BY
, RN, BSN, CCM, CRCI haven’t worked at the bedside in a while. Like many nurses, I began my career in a hospital and was able to work intimately with thousands of different people. Bedside nursing was challenging and fulfilling, but after several years, I needed a change.
Having earned a degree in social work in my life B.C. (before children), I thought a career in case management would combine my skills as a nurse and my skills as a social worker. I joined a new healthcare management start-up and left bedside CRC nursing behind to become a telephonic case manager. Since then, I’ve grown with the company and am now in a place where I have no patient contact. I’m pleased with where I am, I like my job and I feel useful.
And then COVID-19 ushered in a worldwide pandemic.
Like most people, I spent hours on my sofa watching the horror on television. I tracked the skyrocketing numbers in my county, my state and my country. I saw photos of former co-workers on social media with exhausted faces lined with bruises and indentions where their PPE sat for the last 12 hours. I cheered for the front-line workers and called them heroes!
While I was glad to be away from the hospital, I was experiencing what I liken to survivor’s guilt. My friends were in a potentially life-threatening situation every shift, and I was working from home, conducting meetings in my pajama bottoms, quarantined and safe. Yet I had these skills that could be used, should be used, to battle a deadly enemy. I struggled with this for many months. I searched for PRN positions, but no one needed a nurse with rusty skills who could only work a couple of days a month. I signed up to volunteer to be in vaccine clinical trials but was denied when researchers learned I worked from home. I became politically involved in the summer and fall, but it didn’t scratch the itch I had to care for people.
And then…
On December 11, 2020, the FDA issued the first emergency use authorization for a vaccine for the prevention of COVID-19. Hope was on the horizon! I knew many clinicians would be needed to administer the vaccine, and I finally saw an opportunity to help in this awful pandemic.
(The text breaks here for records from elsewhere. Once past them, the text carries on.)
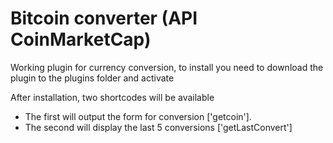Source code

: # Bitcoin converter (API CoinMarketCap)
<p>
Working plugin for currency conversion, to install you need to download the plugin to the plugins folder and activate
</p>
<p>
After installation, two shortcodes will be available 
</p>

* The first will output the form for conversion ['getcoin'].  
* The second will display the last 5 conversions ['getLastConvert']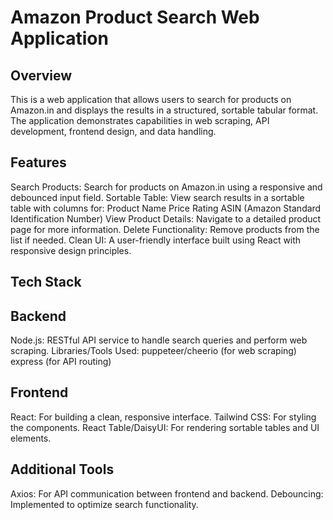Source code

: # Amazon Product Search Web Application
## Overview
This is a web application that allows users to search for products on Amazon.in and displays the results in a structured, sortable tabular format. The application demonstrates capabilities in web scraping, API development, frontend design, and data handling.

## Features
Search Products: Search for products on Amazon.in using a responsive and debounced input field.
Sortable Table: View search results in a sortable table with columns for:
Product Name
Price
Rating
ASIN (Amazon Standard Identification Number)
View Product Details: Navigate to a detailed product page for more information.
Delete Functionality: Remove products from the list if needed.
Clean UI: A user-friendly interface built using React with responsive design principles.
## Tech Stack
## Backend
Node.js: RESTful API service to handle search queries and perform web scraping.
Libraries/Tools Used:
puppeteer/cheerio (for web scraping)
express (for API routing)
## Frontend
React: For building a clean, responsive interface.
Tailwind CSS: For styling the components.
React Table/DaisyUI: For rendering sortable tables and UI elements.
## Additional Tools
Axios: For API communication between frontend and backend.
Debouncing: Implemented to optimize search functionality.
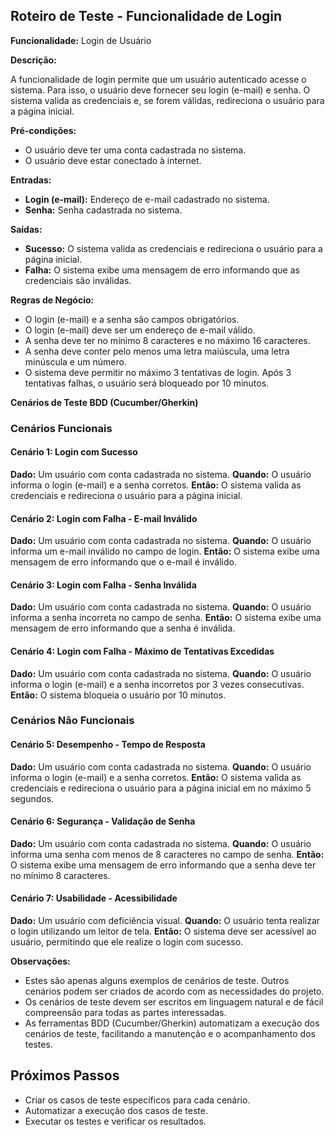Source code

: ## Roteiro de Teste - Funcionalidade de Login

**Funcionalidade:** Login de Usuário

**Descrição:**

A funcionalidade de login permite que um usuário autenticado acesse o sistema. Para isso, o usuário deve fornecer seu login (e-mail) e senha. O sistema valida as credenciais e, se forem válidas, redireciona o usuário para a página inicial.

**Pré-condições:**

* O usuário deve ter uma conta cadastrada no sistema.
* O usuário deve estar conectado à internet.

**Entradas:**

* **Login (e-mail):** Endereço de e-mail cadastrado no sistema.
* **Senha:** Senha cadastrada no sistema.

**Saídas:**

* **Sucesso:** O sistema valida as credenciais e redireciona o usuário para a página inicial.
* **Falha:** O sistema exibe uma mensagem de erro informando que as credenciais são inválidas.

**Regras de Negócio:**

* O login (e-mail) e a senha são campos obrigatórios.
* O login (e-mail) deve ser um endereço de e-mail válido.
* A senha deve ter no mínimo 8 caracteres e no máximo 16 caracteres.
* A senha deve conter pelo menos uma letra maiúscula, uma letra minúscula e um número.
* O sistema deve permitir no máximo 3 tentativas de login. Após 3 tentativas falhas, o usuário será bloqueado por 10 minutos.

**Cenários de Teste BDD (Cucumber/Gherkin)**

### Cenários Funcionais

#### Cenário 1: Login com Sucesso

**Dado:** Um usuário com conta cadastrada no sistema.
**Quando:** O usuário informa o login (e-mail) e a senha corretos.
**Então:** O sistema valida as credenciais e redireciona o usuário para a página inicial.

#### Cenário 2: Login com Falha - E-mail Inválido

**Dado:** Um usuário com conta cadastrada no sistema.
**Quando:** O usuário informa um e-mail inválido no campo de login.
**Então:** O sistema exibe uma mensagem de erro informando que o e-mail é inválido.

#### Cenário 3: Login com Falha - Senha Inválida

**Dado:** Um usuário com conta cadastrada no sistema.
**Quando:** O usuário informa a senha incorreta no campo de senha.
**Então:** O sistema exibe uma mensagem de erro informando que a senha é inválida.

#### Cenário 4: Login com Falha - Máximo de Tentativas Excedidas

**Dado:** Um usuário com conta cadastrada no sistema.
**Quando:** O usuário informa o login (e-mail) e a senha incorretos por 3 vezes consecutivas.
**Então:** O sistema bloqueia o usuário por 10 minutos.

### Cenários Não Funcionais

#### Cenário 5: Desempenho - Tempo de Resposta

**Dado:** Um usuário com conta cadastrada no sistema.
**Quando:** O usuário informa o login (e-mail) e a senha corretos.
**Então:** O sistema valida as credenciais e redireciona o usuário para a página inicial em no máximo 5 segundos.

#### Cenário 6: Segurança - Validação de Senha

**Dado:** Um usuário com conta cadastrada no sistema.
**Quando:** O usuário informa uma senha com menos de 8 caracteres no campo de senha.
**Então:** O sistema exibe uma mensagem de erro informando que a senha deve ter no mínimo 8 caracteres.

#### Cenário 7: Usabilidade - Acessibilidade

**Dado:** Um usuário com deficiência visual.
**Quando:** O usuário tenta realizar o login utilizando um leitor de tela.
**Então:** O sistema deve ser acessível ao usuário, permitindo que ele realize o login com sucesso.

**Observações:**

* Estes são apenas alguns exemplos de cenários de teste. Outros cenários podem ser criados de acordo com as necessidades do projeto.
* Os cenários de teste devem ser escritos em linguagem natural e de fácil compreensão para todas as partes interessadas.
* As ferramentas BDD (Cucumber/Gherkin) automatizam a execução dos cenários de teste, facilitando a manutenção e o acompanhamento dos testes.

## Próximos Passos

* Criar os casos de teste específicos para cada cenário.
* Automatizar a execução dos casos de teste.
* Executar os testes e verificar os resultados.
I reached out to my friend, a public health nurse for the city of Austin, Texas, asking if they were going to take volunteers to man the vaccine clinics. Early on, the city was only interested in hiring licensed healthcare professionals, but they soon discovered hundreds of us were willing and waiting for our chance to help, and we’d do it for free! So instead of hiring hundreds of nurses, they hired three volunteer coordinators. That was money well spent!
Shortly into the new year, I ventured into the back of my closet to find a pair of scrubs. I shook off the dust, put them on and looked in the mirror. I hadn’t seen THAT nurse in quite a while. But there she was, happy, hopeful and ready to jump into action.
My first day in the vaccine clinic was a shot in the arm (pun intended!). Not only was I able to receive my first dose of vaccine, but I was also able to administer a vaccine to about 50 people. Most of the people I saw that day were in Stage 1 A or 1 B who were healthcare workers or the elderly. The buzz in the room was invigorating as people from all walks of life rolled up their sleeves to be inoculated against COVID-19. Despite being masked, I could see the joy, excitement and relief in their eyes and demeanor. Some patients even cried happy tears in anticipation of seeing children and grandchildren in the foreseeable future.
I continued to do this every Saturday for months. The clinics got bigger. We moved from recreation centers to stadiums. The clientele got younger and younger, but the joy, excitement and relief remained on their faces.
Now, the demand for vaccines is waning, and the large stadium clinics are being dismantled. There is still much work to do as efforts are moving to targeted and underserved locations around the city. Vaccine hesitancy is also being addressed through public education campaigns and many one-on-one conversations around the nation.
I don’t know how much longer my injection abilities will be needed since the number of volunteer slots is declining, but I am glad I was given the opportunity to play a small part in the fight. As our economies and communities open up and leave mitigating practices behind, I will continue to educate people in my sphere of influence about the safety and effectiveness of the vaccine. We are rising, but we have not emerged.
One of these days, we will look back and remember this season with a myriad of interpretations and emotions. I hope to look back and have a story or two to tell regarding my time as a COVID-19 vaccine administrator. Perhaps my grandchildren will call me a healthcare hero.